Curls, wrist extensions, and triceps pushdowns are examples of isolation exercises that can eat up a lot of valuable time.

It is also highly recommend that you select exercises that are relatively easy to teach, learn and execute. Lifts like the power clean and sn**ch are very technique intensive, require a great deal of coaching expertise, and are often performed incorrectly, which can be dangerous. There is absolutely no need to include exercises that are problematic for your situation. Whether you don't feel comfortable teaching an exercise or the athletes just aren't getting it, drop any exercise that is causing problems.

5. Traffic Flow. I often see traffic jams in high school weight rooms. This makes for an inefficient, frustrating experience that can be avoided. Rather than performing several sets of each exercise, have your athletes perform one set of 2-4 different exercises for the same body part to keep traffic moving.

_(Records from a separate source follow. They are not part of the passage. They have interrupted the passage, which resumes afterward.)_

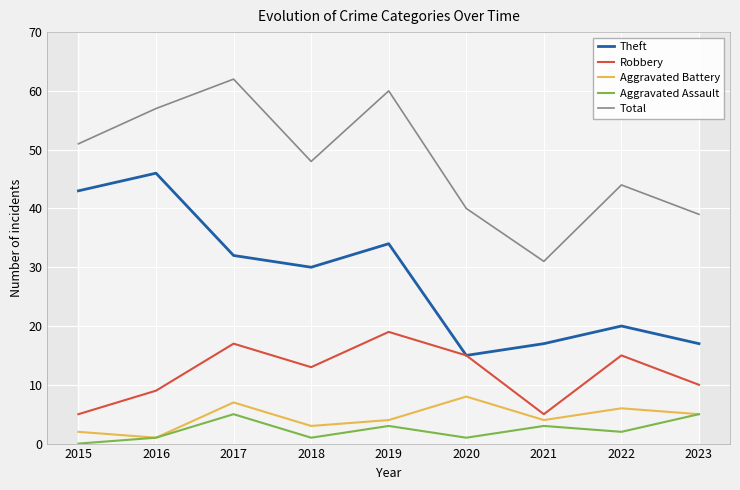

Reading left to right, transcribe all the data shown in this chart.

Theft: 2015=43	2016=46	2017=32	2018=30	2019=34	2020=15	2021=17	2022=20	2023=17
Robbery: 2015=5	2016=9	2017=17	2018=13	2019=19	2020=15	2021=5	2022=15	2023=10
Aggravated Battery: 2015=2	2016=1	2017=7	2018=3	2019=4	2020=8	2021=4	2022=6	2023=5
Aggravated Assault: 2015=0	2016=1	2017=5	2018=1	2019=3	2020=1	2021=3	2022=2	2023=5
Total: 2015=51	2016=57	2017=62	2018=48	2019=60	2020=40	2021=31	2022=44	2023=39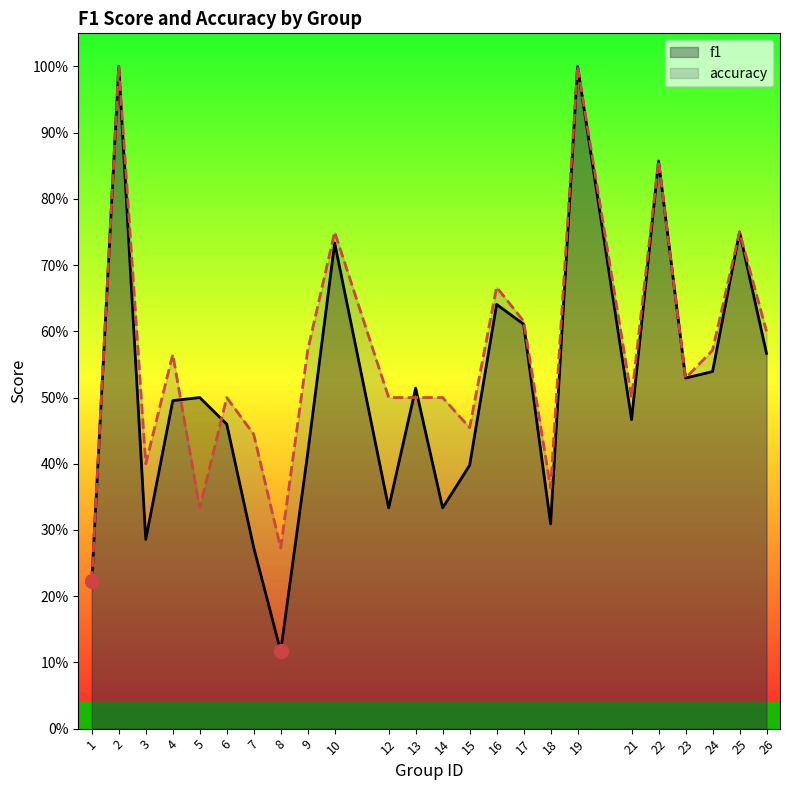

Where is f1 nearest to the value 0?

8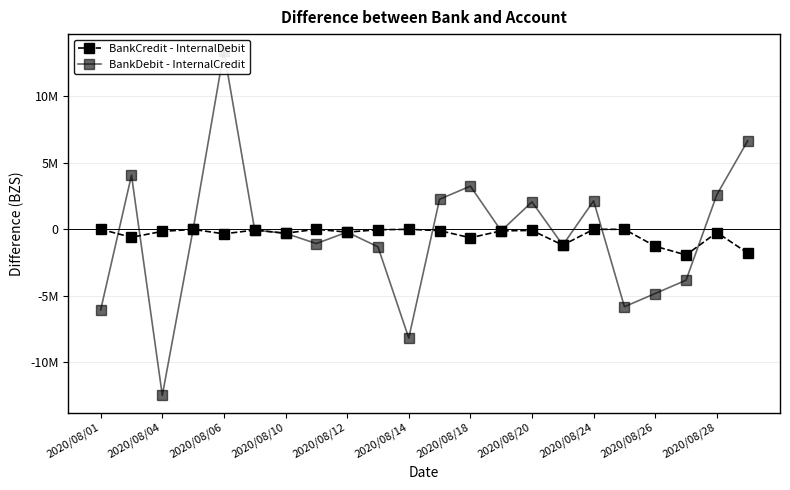

Which series has the largest total across all categories?

BankCredit - InternalDebit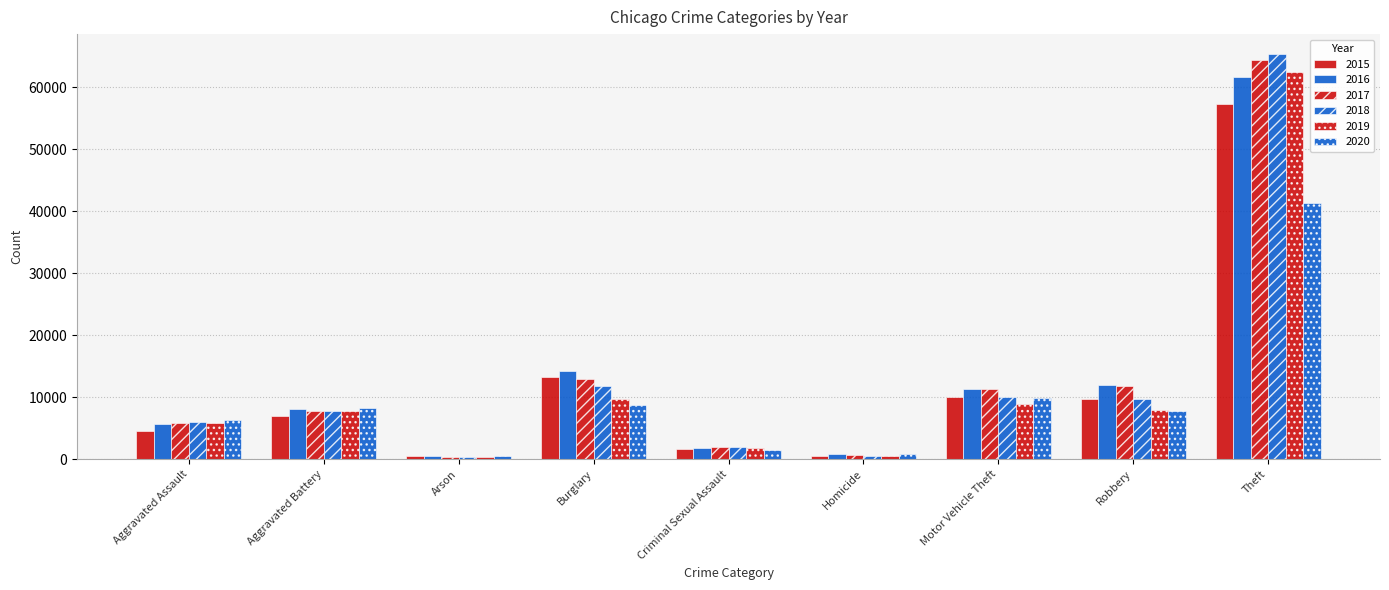

The value of 2017 at Robbery is 11880. True or false?

True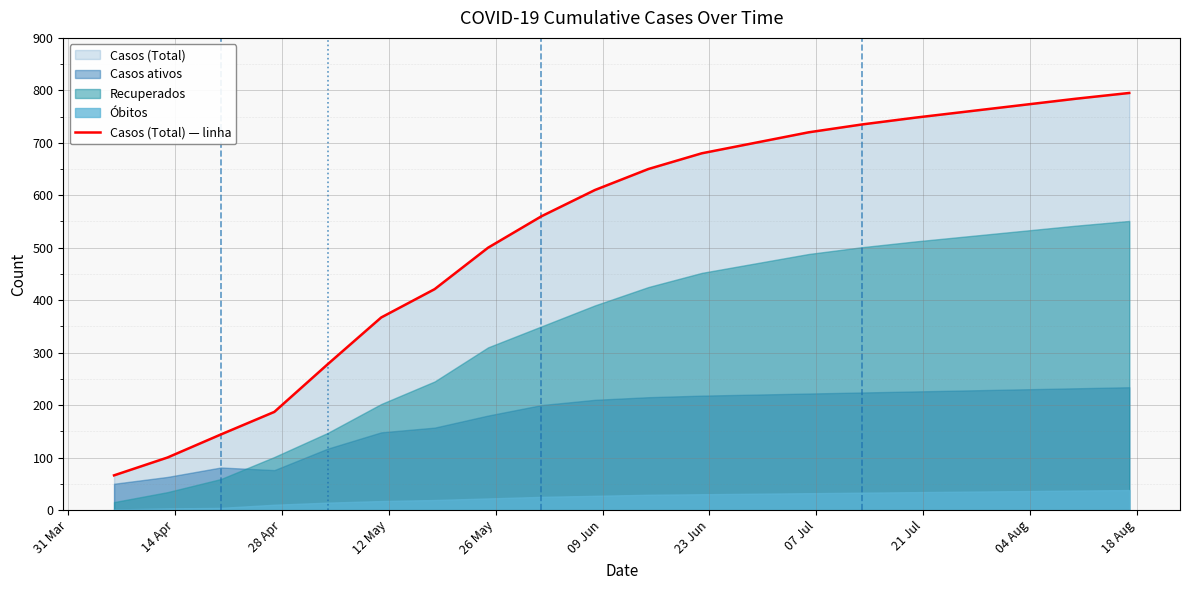

What is the greatest value displayed?

795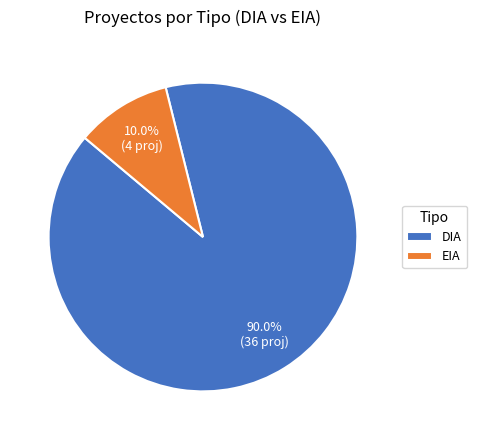

Count the number of slices in the pie.

2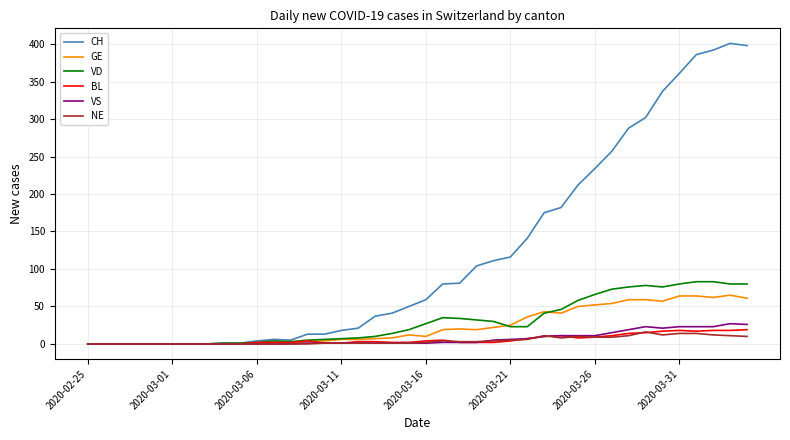

Does the chart display data point markers on the line(s)?

No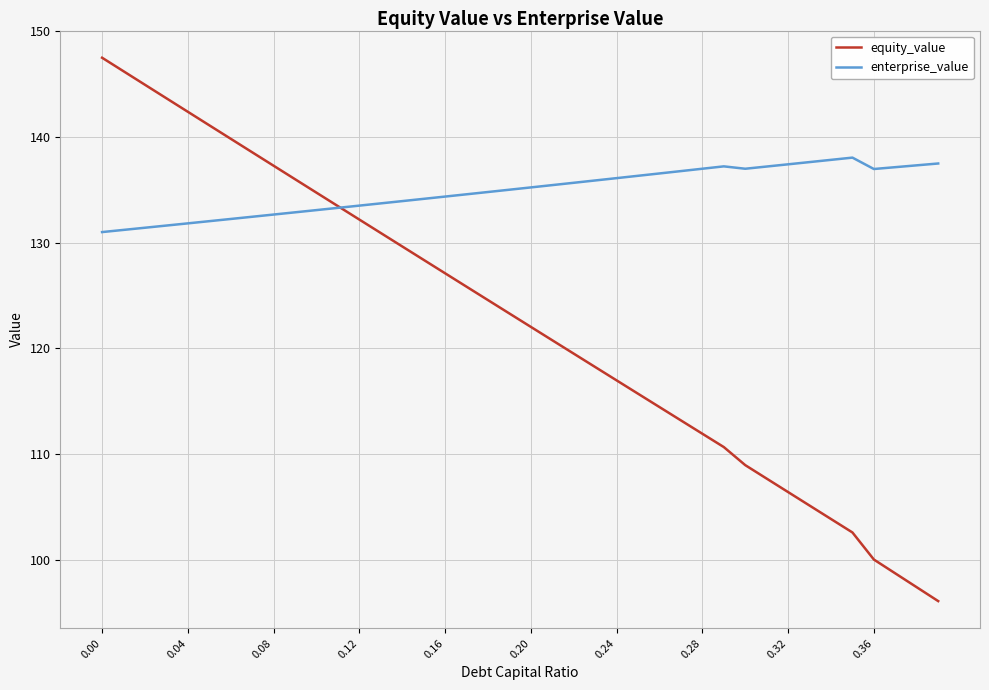

True or false: enterprise_value has more than 0 points higher than both neighbors.

True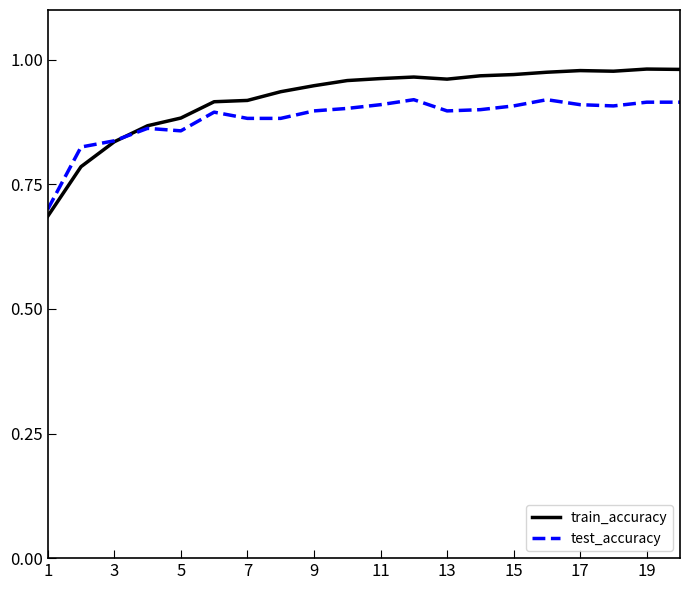

What are all the series names shown in the legend?

train_accuracy, test_accuracy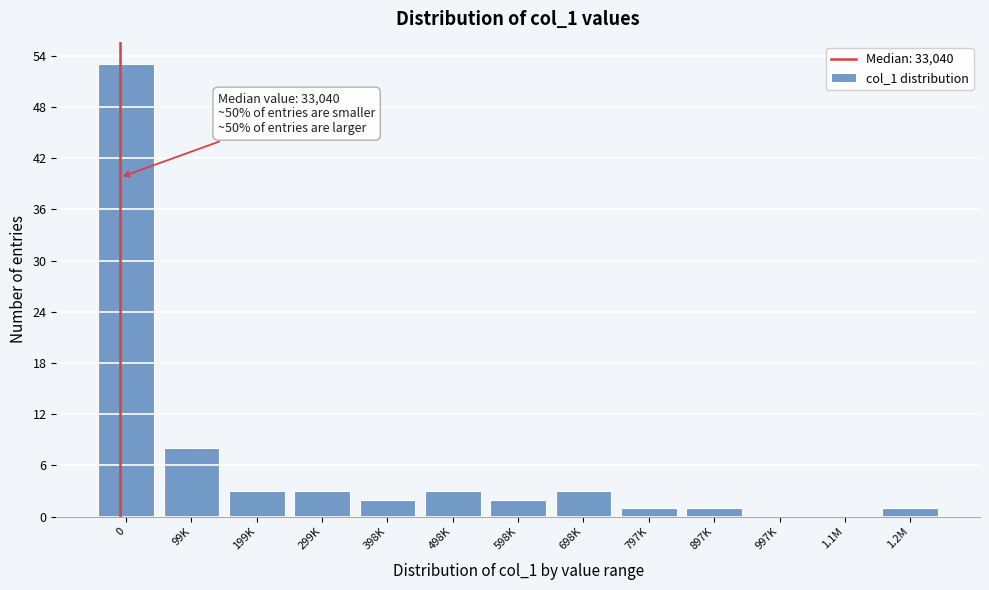

Reading right to left, what are all the values shown in this chart?

1.2M=1	1.1M=0	997K=0	897K=1	797K=1	698K=3	598K=2	498K=3	398K=2	299K=3	199K=3	99K=8	0=53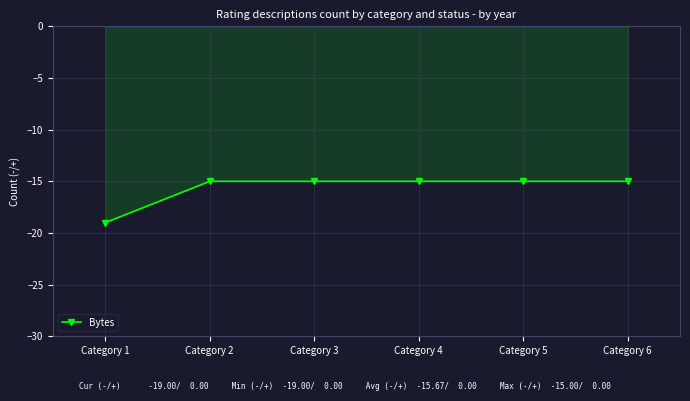

Does the chart have visible grid lines?

Yes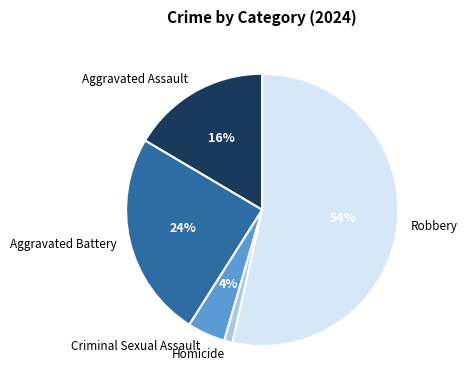

Does any single category account for the majority?

Yes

For example, instead of performing three sets of bench press, try doing one set of bench press, one set of incline press, and one set of push-ups. Not only will this keep everyone moving, it also allows the musculature to be trained at several different angles and is equally effective in developing strength. This eliminates a lot of standing around that ultimately creates distractions and decreases training intensity.

You can also create different versions of a workout. Change the order of exercises for some athletes so the equipment is being used at different times. This small change will allow more athletes to workout simultaneously without traffic jams.

The weight room can be the motivational hub of your program if you create the right environment, and these simple tips can increase your effectiveness as a coach. They will allow you to maximize your coaching skills and give your athletes what they deserve - your attention.